Johnathan C. answered 04/23/20
Part-Time Chemistry and Math Tutor
The first step to these types of problems is to balance the entire equation.
Luckily this reaction's equation is balanced and each compound has a coefficient of 1 meaning that if you react one mole of KHCO3 with one mole of HCl you would produce one mole each of the reactants.
The next step is to determine the molar mass of each compound and you do this by adding the individual mass of each element in the compound to obtain a grand sum.

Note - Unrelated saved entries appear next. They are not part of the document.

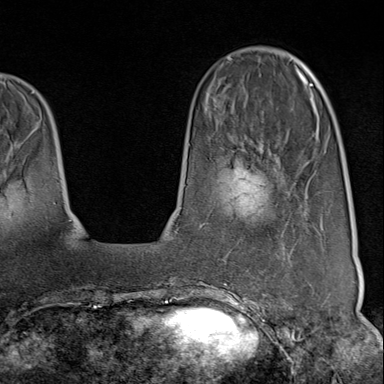
Breast MRI (dynamic contrast-enhanced), one axial slice; slice 27 of 80 in the series (ordered by position); cropped to one breast; dynamic contrast-enhanced series, time point 2 of 9 at this slice position (early post-contrast); 1.5 T; TE 1.8 ms, TR 4.3 ms; 384 × 384 image matrix, field of view 270 × 270 mm. Female patient.
Outlined on this slice (semi-automatic segmentation, software-assisted and operator-edited):
- enhancing-tissue mask used for the functional tumour volume (all voxels passing the contrast-enhancement thresholds inside the analysis volume; usually the tumour): bounding box [x1, y1, x2, y2] px = [225, 285, 312, 313]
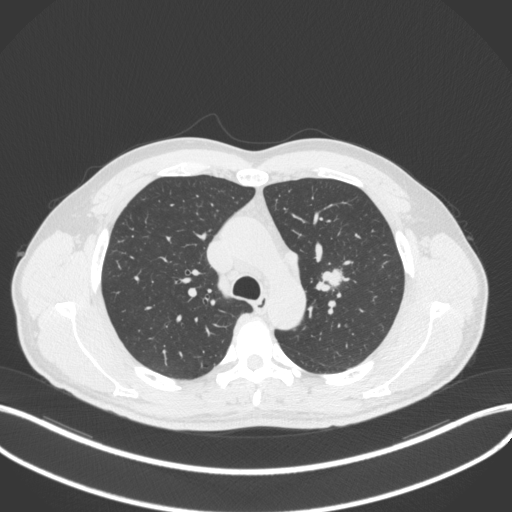
Chest CT, one axial slice. Slice 299 of 383 in the series (ordered by position). 120 kVp. Lung window (W 1500 / L -600 HU). 1 mm slice thickness. 512 × 512 image matrix, field of view 400 × 400 mm. Male patient, age 50 years. Case-level facts recorded for this patient, not image findings: clinical TNM (as recorded): T1c N1 M1b.
Outlined on this slice (bounding box drawn by a radiologist):
- lung tumour (recorded histology: squamous cell carcinoma): bounding box [x1, y1, x2, y2] px = [314, 264, 346, 295]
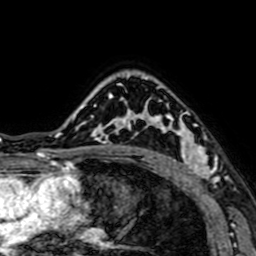
Breast MRI (dynamic contrast-enhanced), one axial slice. Slice 51 of 64 in the series (ordered by position). Cropped to one breast. Dynamic contrast-enhanced series, time point 2 of 7 at this slice position (early post-contrast). 1.5 T. TE 2.6 ms, TR 5.2 ms. 2.5 mm slice thickness. 256 × 256 image matrix. Female patient.
Annotated regions visible in this slice (semi-automatically segmented with operator editing):
- enhancing-tissue mask used for the functional tumour volume (all voxels passing the contrast-enhancement thresholds inside the analysis volume; usually the tumour): bounding box <141,106,219,179> (left, top, right, bottom; pixels)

Molar Mass of KHCO3 = 100.115 g/mol
Molar Mass of HCl = 36.46 g/mol
Molar Mass of H2O = 18.01528 g/mol
Molar Mass of KCl = 74.5513 g/mol
Molar Mass of CO2 = 44.01 g/mol
Now that we know these values we can move on to the actual calculation. There is a problem; however, because you didn't specify if there is a limiting reagent or not. Limiting reagents are the compound that will be used up in the reaction first and stop the reaction from continuing. To determine the limiting reagent all you need to do is take the amount of each reactant and convert the amount to moles and the compound that has the lowest amount of moles is the limiting reagent.
You either start the calculation with the amount of the limiting reagent you have (see above) or you start out with whatever amount the questions asks for (i.e you have 0.8g of HCl and KHCO3 is in excess, blah, blah, how much water can be produced?).
I'm going to start the calculation with an arbitrary amount of KHCO3 and follow it all the way through for CO2 since the process is the exact same for determining the amounts of all the products.
(1.5 g of KHCO3) * (1 mol of KHCO3 / 100.115 g) * (1 mol CO2 / 1 mol KHCO3) * (44.01 g / 1 mol CO2 ) = 0.659 gram of CO2 produced.